During These Grey Days, Jacquemus Brings The Sunshine
With winter here and cosy season upon us, it’s easy to forget that sometimes, at certain times of year, we do indeed like to show some skin, and not stay bundled up in at least five layers indoors.
Jacquemus reminded us of this on Monday with his ‘Raphia’ collection where literal raffia rained from the ceiling.
While normally Simon sticks to one colour and tonal dressing, this season we saw a more eclectic approach from him, with psychedelic colours in wavy formations exuding a 1970s attitude – which funnily enough ends up creating a modern look when paired with his subversive designs of crop tops, stringed items, and miniskirts.
Along with bright colours came metallics which is also a new tactic for the French designer – but done in his own way, which means painted over a cream pair of jeans or denim maxi skirt, which still manages to imbue his penchant for natural fabric and fibres.
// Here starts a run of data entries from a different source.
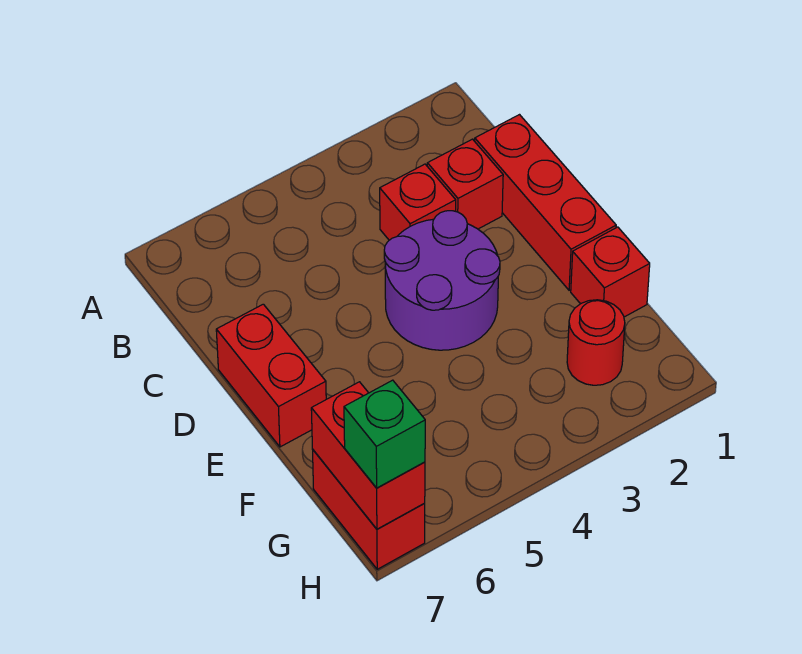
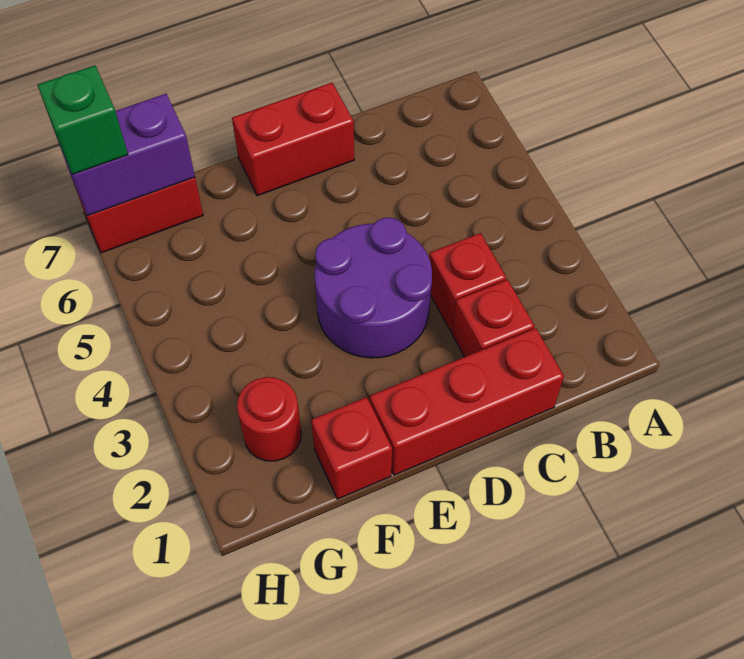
red 1x2 brick [311,382,425,529] -> purple 1x2 brick [59,94,195,216]

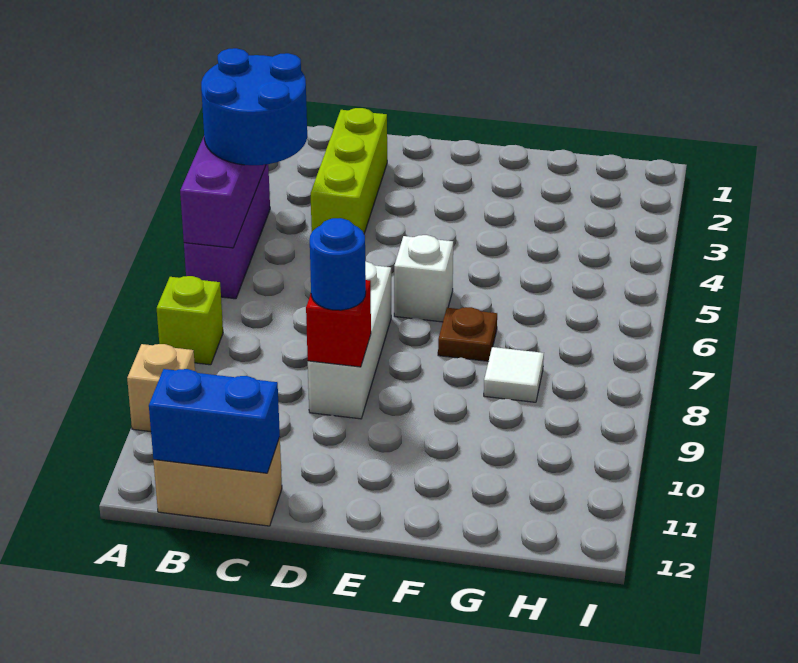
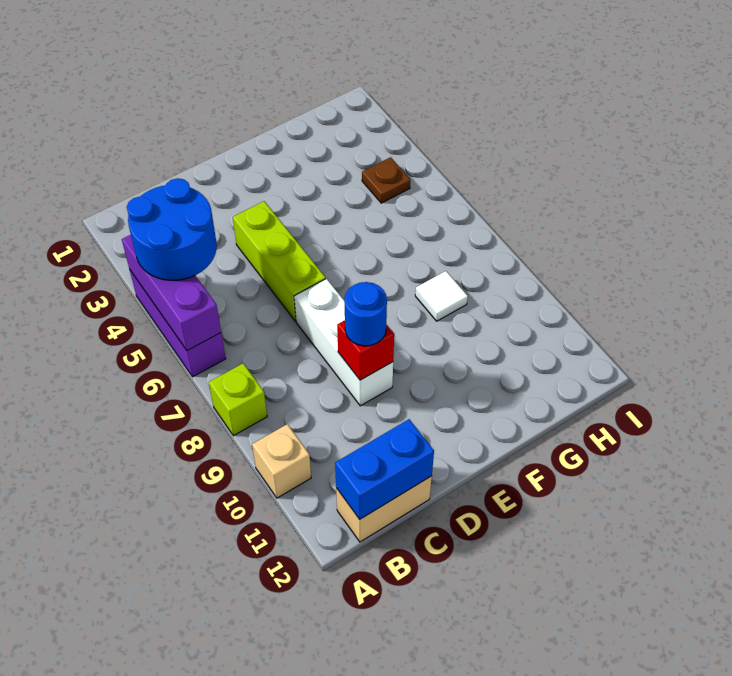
lime 1x3 brick [311,108,387,233] -> lime 1x3 brick moved to [233,201,326,321]
white 1x1 brick [394,235,453,322] -> none
brown 1x1 plate [438,307,497,361] -> brown 1x1 plate moved to [362,157,410,203]

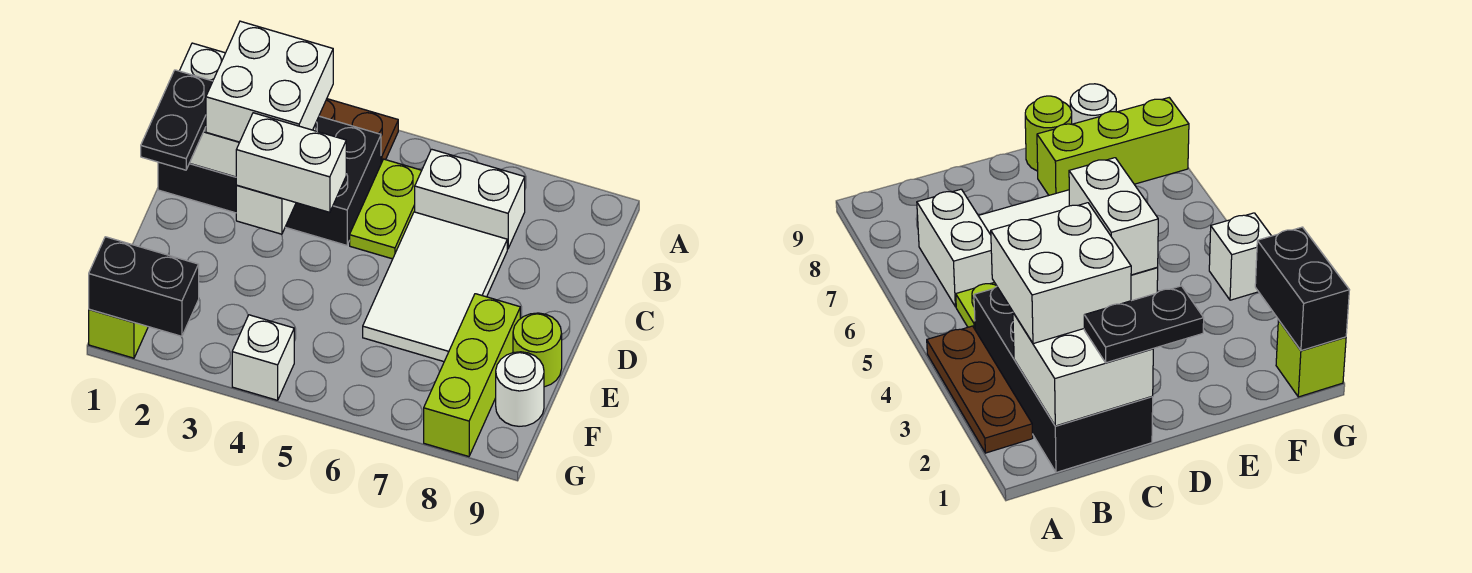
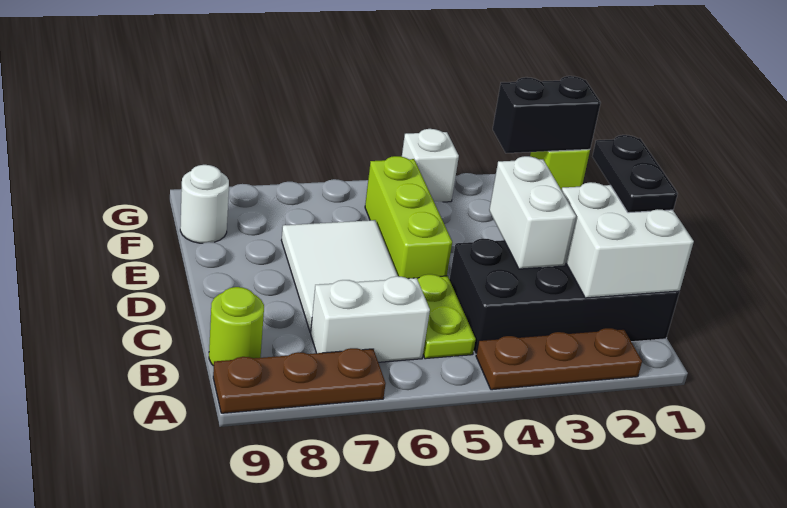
none -> brown 1x3 plate [213,348,386,413]
white 2x2 brick [206,21,333,142] -> none
white 1x2 brick [236,113,346,212] -> none
lime 1x3 brick [424,294,520,457] -> lime 1x3 brick moved to [365,156,452,279]
lime 1x1 round brick [513,313,562,387] -> lime 1x1 round brick moved to [209,287,264,366]

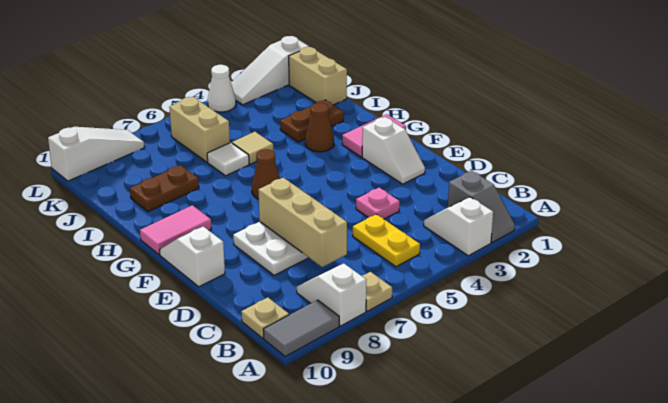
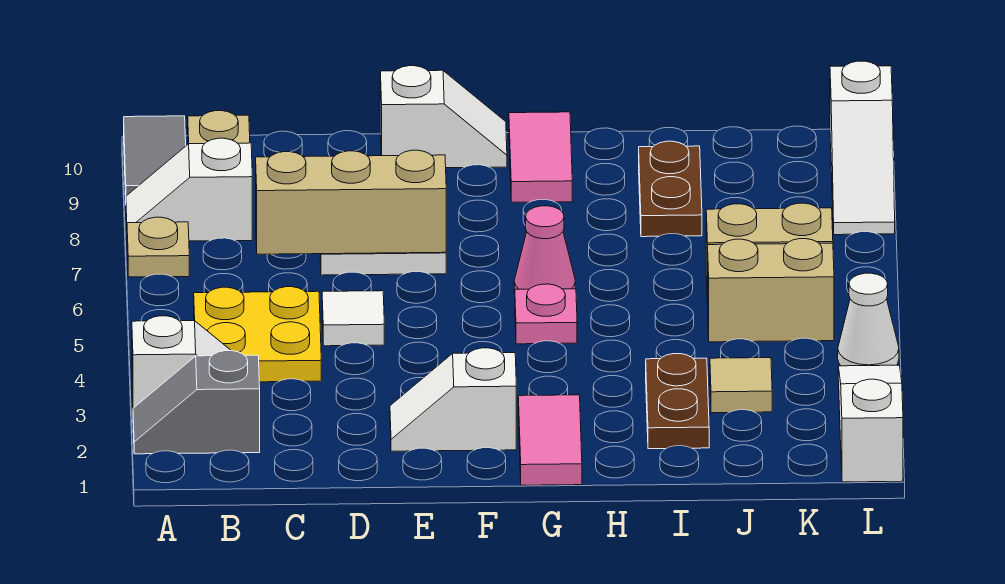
white 1x2 slope [297,263,367,326] -> white 1x2 slope turned to [126,138,252,241]
yellow 1x2 plate [353,214,420,267] -> yellow 2x2 plate [194,287,321,382]
pink 1x1 plate [356,188,400,219] -> pink 1x1 plate moved to [515,284,577,344]
brown 1x1 cone [252,149,280,199] -> pink 1x1 cone [514,206,575,292]
brown 1x1 cone [305,103,334,152] -> none
tan 1x1 tile [232,132,273,164] -> tan 1x1 tile moved to [710,358,772,413]
white 1x1 tile [207,143,249,176] -> white 1x1 tile moved to [322,291,384,346]
tan 1x2 brick [289,47,347,105] -> tan 1x2 brick moved to [708,239,834,342]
Speaking of natural fibres, raffia was unsurprisingly very present, from humongous daisy earrings to fringing on shirt hems and cuffs to a voluminous coat made out of the fern. I’ll take it thank you, although with my height it might make me look like I’m trying to camouflage myself in the fields to spy on hot, working farmer boys. Maybe I’ll leave it to the runway, then.
Jacquemus does like to play with coverage, so not only did we see tiny miniskirts paired with crop tops that most women’s breasts would tumble out of the bottom of, we also saw the brand’s classic oversized 2-piece suits, along with oversized hats. Finding his middle ground, Simon seemed to have a fascination with A-line silhouettes this season, showcasing several that emphasised the collection’s nostalgic inspiration of late ‘60s Italian dressing in Portofino and Capri. Can’t you see those Italian cinema stars now?
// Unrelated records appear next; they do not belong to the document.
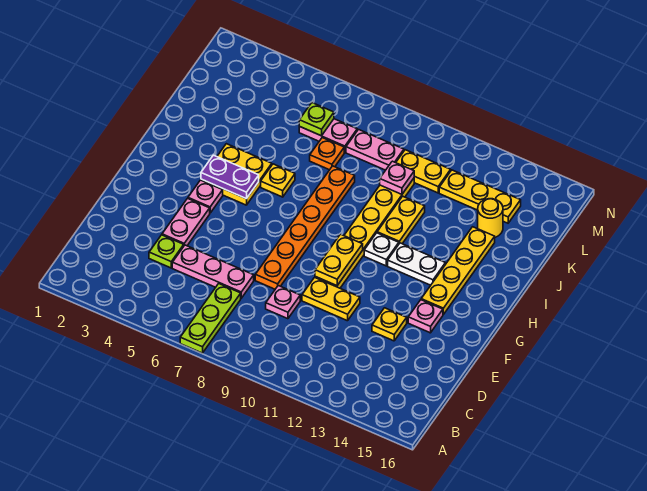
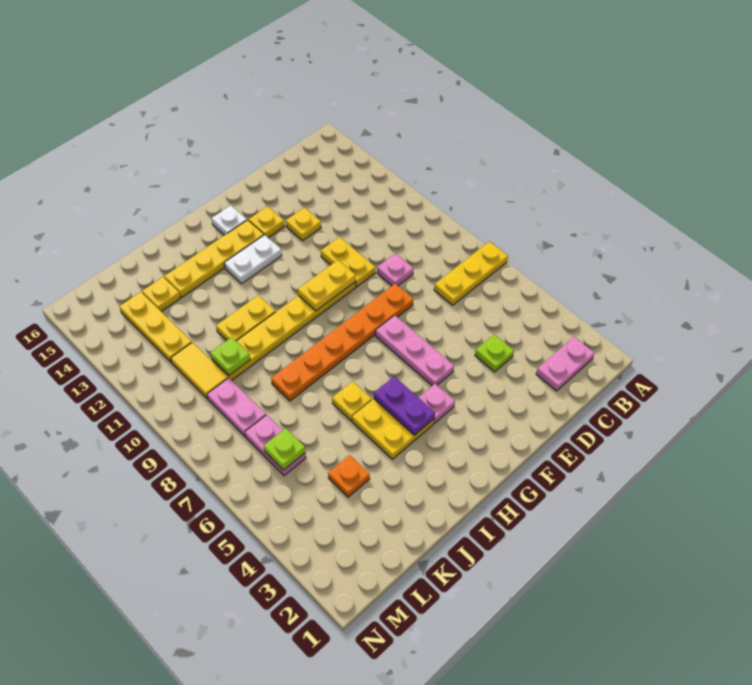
lime 1x3 plate [180,284,241,353] -> yellow 1x3 plate [434,242,508,305]
pink 1x3 plate [172,245,254,298] -> pink 1x3 plate moved to [375,315,454,386]
pink 1x2 plate [162,198,210,246] -> pink 1x2 plate moved to [536,337,594,391]
pink 1x1 plate [408,300,443,333] -> yellow 1x1 plate [249,207,284,238]
white 1x1 plate [364,233,399,266] -> white 1x1 plate moved to [212,205,247,235]
white 1x2 plate [388,243,445,285] -> white 1x2 plate turned to [224,235,282,284]
orange 1x1 plate [310,138,344,170] -> orange 1x1 plate moved to [328,455,370,497]
pink 1x1 plate [380,161,414,194] -> lime 1x1 plate [210,337,250,375]
yellow 1x1 round brick [478,199,503,237] -> yellow 1x1 plate [142,277,180,312]
yellow 1x2 plate [396,150,451,193] -> yellow 1x2 tile [171,342,228,399]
Weaving and fringing played a huge part in this season, with not only straw hats being woven, but leather too, and not only raffia being fringed, but fabric too. We know that weaving has had a major comeback, especially with Bottega Veneta’s intrecciato coming back in full force since Daniel Lee resurrected the brand. Kim Jones just showed his Dior menswear show in Egypt with handcrafted woven baskets as backpacks; here Simon makes the most of this new trend through aligning with his love for the natural world and craftsmanship combined.
Signing off: also, as a shell girl, did you really think I would miss the cowrie shell earrings? Oh, please… You know I’ll be first in line to shop them. But I’ve been burned by runway accessorizing before (see Fendi A/W 2022 lily hair clips), and am ready to make my own if they never end up being sold.
I’ve collated my favourite looks above…
Are you ready to roll in the hay, yet?